Нет, сын был отрезанный ломоть…
И в одну хорошую, ядреную осень, когда откурлыкали над Рыбинским морем журавли и отгремела суматошная последняя охота, Андрей Феофилактович вдруг ясно и с удивлением понял, вернее – почувствовал всей душой и телом, что ему не хочется возвращаться ни в свою московскую квартиру, ни в свою мастерскую на восемнадцатом этаже холодного и неуютного современного дома. Не захотелось – и все тут!
… Работалось ему в то памятное лето мало и как-то через пень-колоду, просто выполнял он привычную работу, без которой не мог жить. Сказывалось, конечно, и двустороннее воспаление легких, которым он переболел весной. Егор за три недели лежания в больнице не навестил его ни разу. Но главное, – главное было в другом.
…Слабый и желтый тогда после больницы, он с усилием поднялся от лифта по крутой лесенке к дверям своей мастерской. Двери были искорежены взломом и шатко держались на одной петле. Дурное предчувствие, словно тошнота, подступило к горлу. Когда он вошел к себе, в мастерской пахло остывшим дымом. Всюду – на столах, на мольберте, на стенах – виднелись следы и целые ошметки засохшего человеческого кала…
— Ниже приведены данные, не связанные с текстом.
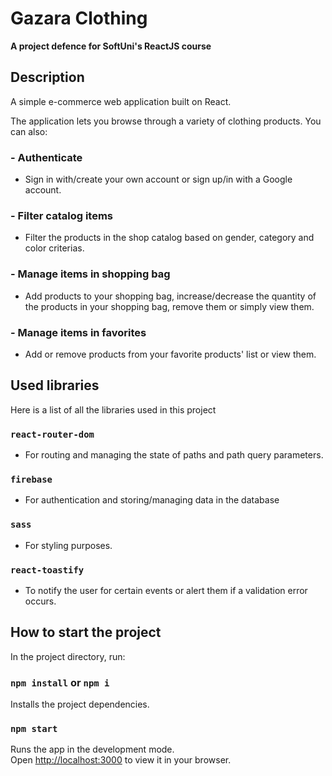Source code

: # Gazara Clothing 

**A project defence for SoftUni's ReactJS course**

## Description

A simple e-commerce web application built on React. 

The application lets you browse through a variety of clothing products. You can also:

### - Authenticate

- Sign in with/create your own account or sign up/in with a Google account. 

### - Filter catalog items

- Filter the products in the shop catalog based on gender, category and color criterias.

### - Manage items in shopping bag

- Add products to your shopping bag, increase/decrease the quantity of the products in your shopping bag, remove them or simply view them.

### - Manage items in favorites

- Add or remove products from your favorite products' list or view them.

## Used libraries

Here is a list of all the libraries used in this project

### `react-router-dom`

- For routing and managing the state of paths and path query parameters.

### `firebase`

- For authentication and storing/managing data in the database

### `sass`

- For styling purposes.

### `react-toastify`

- To notify the user for certain events or alert them if a validation error occurs.

## How to start the project

In the project directory, run:

### `npm install` or `npm i`

Installs the project dependencies.

### `npm start`

Runs the app in the development mode.\
Open [http://localhost:3000](http://localhost:3000) to view it in your browser.

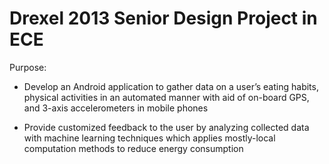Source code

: Drexel 2013 Senior Design Project in ECE
=============
Purpose:

* Develop an Android application to gather data on a user’s eating habits, physical activities in an automated manner
with aid of on-board GPS, and 3-axis accelerometers in mobile phones

* Provide customized feedback to the user by analyzing collected data with machine learning techniques which 
applies mostly-local computation methods to reduce energy consumption
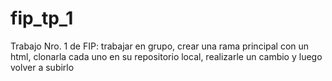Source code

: # fip_tp_1
Trabajo Nro. 1 de FIP: trabajar en grupo, crear una rama principal con un html, clonarla cada uno en su repositorio local, realizarle un cambio y luego volver a subirlo 
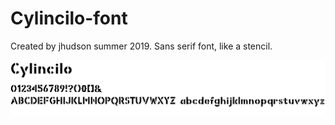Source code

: Cylincilo-font
===============


Created by jhudson summer 2019.
Sans serif font, like a stencil.



![sample](Cylincilo.png)
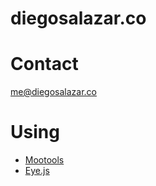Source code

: diegosalazar.co
===============

Contact
=======
[me@diegosalazar.co](mailto:me@diegosalazar.co)

Using
=====
* [Mootools](http://mootools.net/)
* [Eye.js](https://github.com/Goutte/Eye)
Страшный разгром, который учинило неизвестное хулиганье в его святая святых, никак не укладывался в нормальное человеческое понятие. Прежде всего незваные гости опустошили холодильник, в котором так, на всякий случай, стояли несколько бутылок. Водку они жрали прямо из чашек, после чего расколотили никчемную уже посуду о стенки. Синие в цветах осколки драгоценного кузнецовского фарфора усеяли пол…
Стены были покрыты матерными надписями из тех, что обычно пишутся на известке общественных туалетов. Только здесь надписи были крупнее и сделаны масляными красками из тюбиков. Особенно выделялось накарябанное пронзительной чистоты берлинской лазурью нелепое и безграмотное слово «пидорас». До Епифанцева сквозь выступившие слезы не сразу дошел смысл этого начертания.
Глаза у многих портретов были выколоты. В левой глазнице «Плотника Захара», словно у убитого человека, торчала мельхиоровая вилка.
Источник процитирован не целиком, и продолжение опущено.